Dataset Preprocessing: Generating leave_df in amazon.ipynb #9

Closed MinSeok-Pons-Kim closed 3 years ago

MinSeok-Pons-Kim commented 3 years ago

Hi, thanks for the great code! I would like to ask something about the preprocessing code in Amazon.ipynb, where leave_df is made which I think it shouldn't be. ` leave_df = out_df.groupby('user_id').head(1)

data_df = out_df.drop(leave_df.index) ` If it is just to leave the last two items out for dev/test data, why is it included here? I think this would harm getting negative samples since the items in leave_df are excluded during generating test_df and dev_df.

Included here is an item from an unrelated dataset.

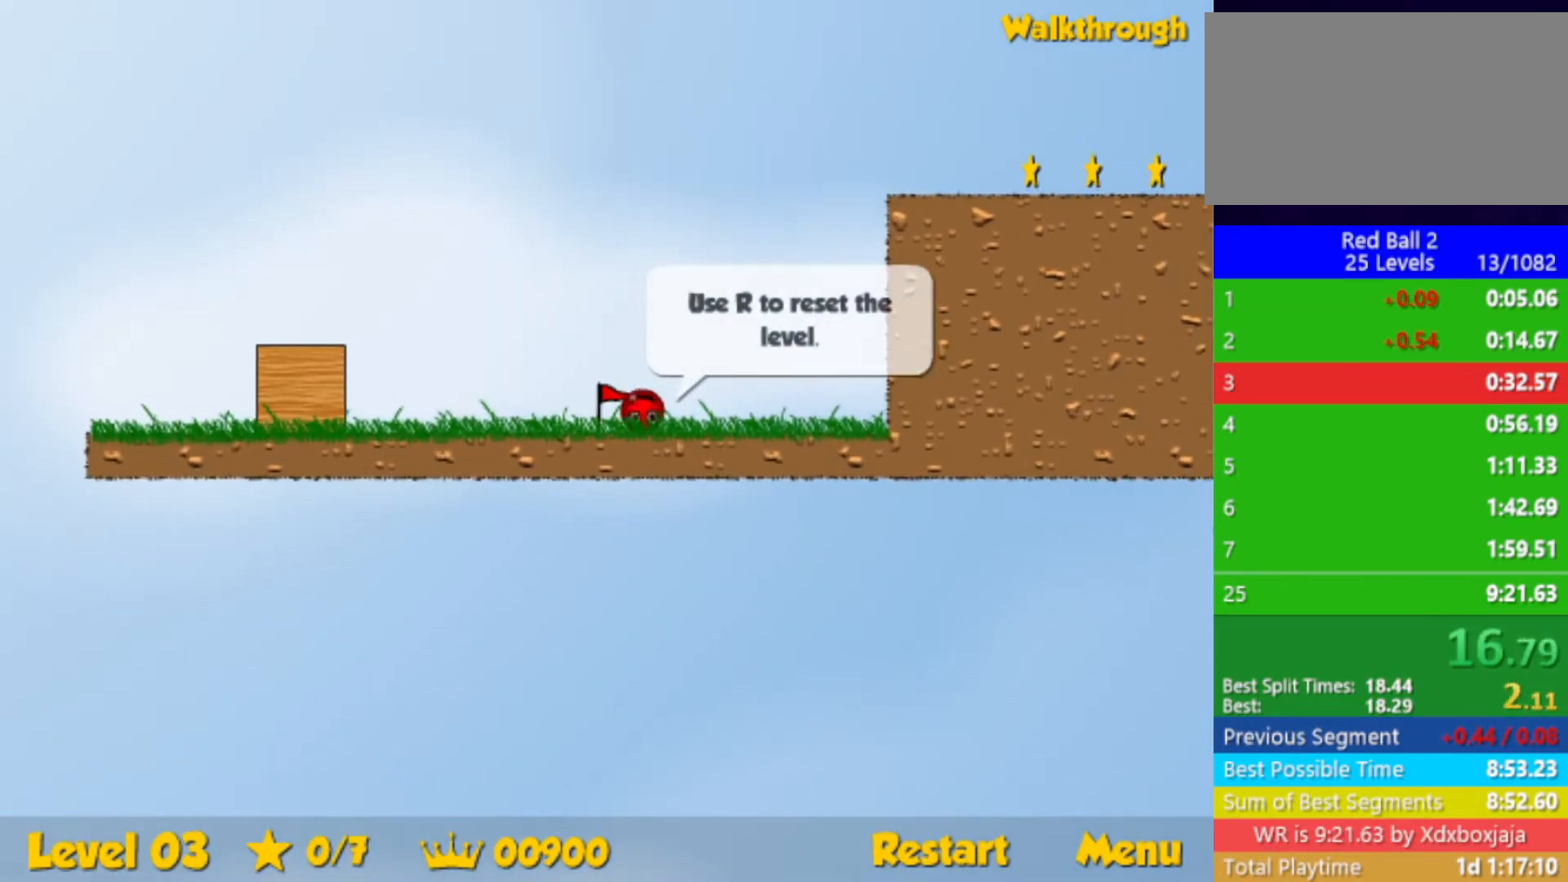
{"keys": ["right"], "events": []}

Again, thanks for the great code!

MinSeok-Pons-Kim commented 3 years ago

I guess the intention of doing like this would be to keep users with only one items inside the training data although there is a risk of including positive items as negative items.

THUwangcy commented 3 years ago

Yes, you are right. This is just to ensure all the dev/test samples have at least one history interaction. Besides, cause we construct clicked_item_set before cutting off the leave_df, positive items have no chance to be regarded as negative items.

MinSeok-Pons-Kim commented 3 years ago

Awesome! I can see tremendous amount of your effort and consideration in the code :) Thanks for the reply.